Well, it may be a palace but it is still only a ‘semi, which sort of also lends new meaning to the term, ‘Gated Institution’. ‘Gates’ being how the Caryatids are now described, and it is not your usual film noir location either, although the front rooms were once let as apartments. It is so spacious that in the film Holly has to run everywhere so as not to call attention to the fact.
‘Melete – practice born of the movement of water’ will keep me busy for awhile but it may be referring to emotion, and hence ‘motives’…
Sure enough, the character of Anna is given most of the pivotal lines of the film. When asked if she loved Harry she says, ‘How can you know something like that afterwards?
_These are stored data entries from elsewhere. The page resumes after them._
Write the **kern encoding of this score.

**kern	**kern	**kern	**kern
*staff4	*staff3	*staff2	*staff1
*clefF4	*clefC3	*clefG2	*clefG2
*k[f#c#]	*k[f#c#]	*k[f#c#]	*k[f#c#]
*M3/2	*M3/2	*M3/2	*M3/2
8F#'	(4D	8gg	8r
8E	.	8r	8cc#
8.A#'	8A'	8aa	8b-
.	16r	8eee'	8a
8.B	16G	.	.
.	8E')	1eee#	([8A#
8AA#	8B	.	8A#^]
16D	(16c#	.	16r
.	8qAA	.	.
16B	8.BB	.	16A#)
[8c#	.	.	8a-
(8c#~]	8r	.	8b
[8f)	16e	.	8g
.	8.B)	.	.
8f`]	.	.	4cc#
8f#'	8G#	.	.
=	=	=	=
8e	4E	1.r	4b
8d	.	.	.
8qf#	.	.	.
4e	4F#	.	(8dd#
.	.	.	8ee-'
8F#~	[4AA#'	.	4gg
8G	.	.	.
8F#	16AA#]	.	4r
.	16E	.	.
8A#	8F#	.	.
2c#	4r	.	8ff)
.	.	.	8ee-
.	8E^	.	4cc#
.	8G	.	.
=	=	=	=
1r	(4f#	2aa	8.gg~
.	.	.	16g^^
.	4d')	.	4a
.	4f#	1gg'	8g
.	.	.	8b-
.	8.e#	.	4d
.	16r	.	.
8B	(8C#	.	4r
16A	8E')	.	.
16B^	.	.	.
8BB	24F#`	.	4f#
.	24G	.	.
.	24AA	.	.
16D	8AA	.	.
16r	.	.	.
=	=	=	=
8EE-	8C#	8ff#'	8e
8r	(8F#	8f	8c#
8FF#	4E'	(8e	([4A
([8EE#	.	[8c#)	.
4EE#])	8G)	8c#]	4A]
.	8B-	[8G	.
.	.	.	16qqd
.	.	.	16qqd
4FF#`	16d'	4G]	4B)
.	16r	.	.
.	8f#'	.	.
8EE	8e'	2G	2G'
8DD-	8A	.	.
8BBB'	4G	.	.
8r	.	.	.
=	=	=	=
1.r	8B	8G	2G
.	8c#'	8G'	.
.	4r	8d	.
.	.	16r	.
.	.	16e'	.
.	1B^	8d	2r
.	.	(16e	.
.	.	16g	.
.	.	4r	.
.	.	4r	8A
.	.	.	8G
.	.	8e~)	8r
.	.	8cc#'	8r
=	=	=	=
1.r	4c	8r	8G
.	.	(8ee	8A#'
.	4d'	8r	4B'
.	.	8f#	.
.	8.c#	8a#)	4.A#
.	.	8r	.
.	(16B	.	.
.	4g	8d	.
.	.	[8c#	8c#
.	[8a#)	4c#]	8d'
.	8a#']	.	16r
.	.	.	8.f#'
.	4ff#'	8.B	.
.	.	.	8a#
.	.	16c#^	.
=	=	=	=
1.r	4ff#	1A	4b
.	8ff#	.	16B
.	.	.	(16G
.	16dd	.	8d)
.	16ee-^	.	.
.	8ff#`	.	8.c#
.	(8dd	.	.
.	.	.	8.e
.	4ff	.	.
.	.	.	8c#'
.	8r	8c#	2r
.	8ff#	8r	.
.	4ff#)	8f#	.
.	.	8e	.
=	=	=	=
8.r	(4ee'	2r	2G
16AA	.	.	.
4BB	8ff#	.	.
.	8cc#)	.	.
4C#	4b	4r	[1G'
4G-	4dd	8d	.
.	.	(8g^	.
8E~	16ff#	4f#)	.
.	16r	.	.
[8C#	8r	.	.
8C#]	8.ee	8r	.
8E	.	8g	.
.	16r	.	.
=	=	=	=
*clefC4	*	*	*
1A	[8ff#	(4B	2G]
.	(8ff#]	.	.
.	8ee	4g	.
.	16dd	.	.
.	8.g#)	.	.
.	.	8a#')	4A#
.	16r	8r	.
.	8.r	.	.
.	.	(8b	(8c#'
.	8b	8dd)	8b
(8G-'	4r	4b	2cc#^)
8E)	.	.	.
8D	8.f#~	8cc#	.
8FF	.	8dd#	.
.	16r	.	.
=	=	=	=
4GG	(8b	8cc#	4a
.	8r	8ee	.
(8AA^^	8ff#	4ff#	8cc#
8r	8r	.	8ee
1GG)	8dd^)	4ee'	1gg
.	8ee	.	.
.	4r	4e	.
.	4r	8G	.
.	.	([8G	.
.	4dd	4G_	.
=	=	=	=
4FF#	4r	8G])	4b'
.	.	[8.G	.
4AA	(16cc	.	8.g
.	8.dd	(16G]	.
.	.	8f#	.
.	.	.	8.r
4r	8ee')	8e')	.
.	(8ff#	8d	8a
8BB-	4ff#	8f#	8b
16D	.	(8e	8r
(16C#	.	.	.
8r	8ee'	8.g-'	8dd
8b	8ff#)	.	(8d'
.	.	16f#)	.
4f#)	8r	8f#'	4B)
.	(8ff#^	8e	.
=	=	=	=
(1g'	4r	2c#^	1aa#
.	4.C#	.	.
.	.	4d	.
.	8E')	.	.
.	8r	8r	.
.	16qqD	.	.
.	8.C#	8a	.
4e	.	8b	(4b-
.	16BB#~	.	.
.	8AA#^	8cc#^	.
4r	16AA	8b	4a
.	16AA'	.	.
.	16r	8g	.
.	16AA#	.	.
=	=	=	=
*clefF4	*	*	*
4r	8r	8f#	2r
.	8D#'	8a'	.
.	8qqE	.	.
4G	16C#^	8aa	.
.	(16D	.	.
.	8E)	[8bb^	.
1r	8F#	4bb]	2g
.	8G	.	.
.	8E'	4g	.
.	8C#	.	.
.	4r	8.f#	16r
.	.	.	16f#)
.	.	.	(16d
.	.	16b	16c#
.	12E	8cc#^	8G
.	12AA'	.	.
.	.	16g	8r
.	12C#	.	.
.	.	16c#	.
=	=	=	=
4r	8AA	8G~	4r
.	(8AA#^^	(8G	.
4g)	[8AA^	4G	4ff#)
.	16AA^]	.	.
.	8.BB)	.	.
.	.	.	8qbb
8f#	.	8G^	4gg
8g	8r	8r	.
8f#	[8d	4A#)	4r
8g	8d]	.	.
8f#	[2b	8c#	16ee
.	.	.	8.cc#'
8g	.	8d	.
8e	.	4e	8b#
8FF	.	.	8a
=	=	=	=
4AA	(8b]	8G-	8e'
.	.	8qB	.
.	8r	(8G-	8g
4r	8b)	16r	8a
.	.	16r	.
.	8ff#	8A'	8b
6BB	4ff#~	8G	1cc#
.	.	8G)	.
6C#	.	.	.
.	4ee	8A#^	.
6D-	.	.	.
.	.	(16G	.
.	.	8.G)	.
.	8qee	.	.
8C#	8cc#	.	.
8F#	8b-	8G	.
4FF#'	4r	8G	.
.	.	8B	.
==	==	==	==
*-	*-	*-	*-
All I know is that I want to be dead too.’
As improvements to the facade ‘Our Ladies’ were introduced to better fit the other three sides of the square. They may have tried to outdo what was already there as a statement of defiance. The missing Golden Globe would have been removed to preserve the view out of one of the windows.
‘Mneme – memory making sound by striking the air’ is even more obscure but calls to mind the sound of one hand clapping. It may be referring to the ‘echo’, which gives us memory as an echo chamber.
When Holly stops by at a bad time, Anna says, ‘I’ve been frightened, I’ve been alone, I’ve been without friends and money but I’ve never know anything like this.’ Presumably, the trace of Harry’s memory.
The Fries family who owned the Palace for a time were bankers. The double-headed eagle is an emblem of the Austrio-Hungarian Empire but it is also Masonic and for them signifies, The Master Heirophant of the thirty-third degree, whatever that means!
Nine squares eh… I could not get up close enough to see that… and the Golden Fleece.
Hardly what one could call hidden in plain sight, more proclaimed from the roof-tops.
Masonic symbols are also liberally scattered around the base of all the other globes.
So yes, I think we can safely say that it is most definitely all exceedingly Count Dashwood!
When Holly discovers the extent of Harry’s racketeering Anna says, ‘Stop making him in your image. Harry was real. He wasn’t just your friend and my lover. He was Harry.’ Which to my mind effectively raises the queston of just what it means to be real. If this question is a primary concern of the film then we may well be justified in employing a psychological approach to garner an interpretation.
Old moors never die, they just grow greener…
Hence, presumably ‘Ode’… as in Odeon, which would be song as film.
I bet old Sherbet Snout had something to say about that while he was singing at the spiders and flies, and the bird’s, although not usually the big ones.
What he would make of a double-headed eagle is anyone’s guess.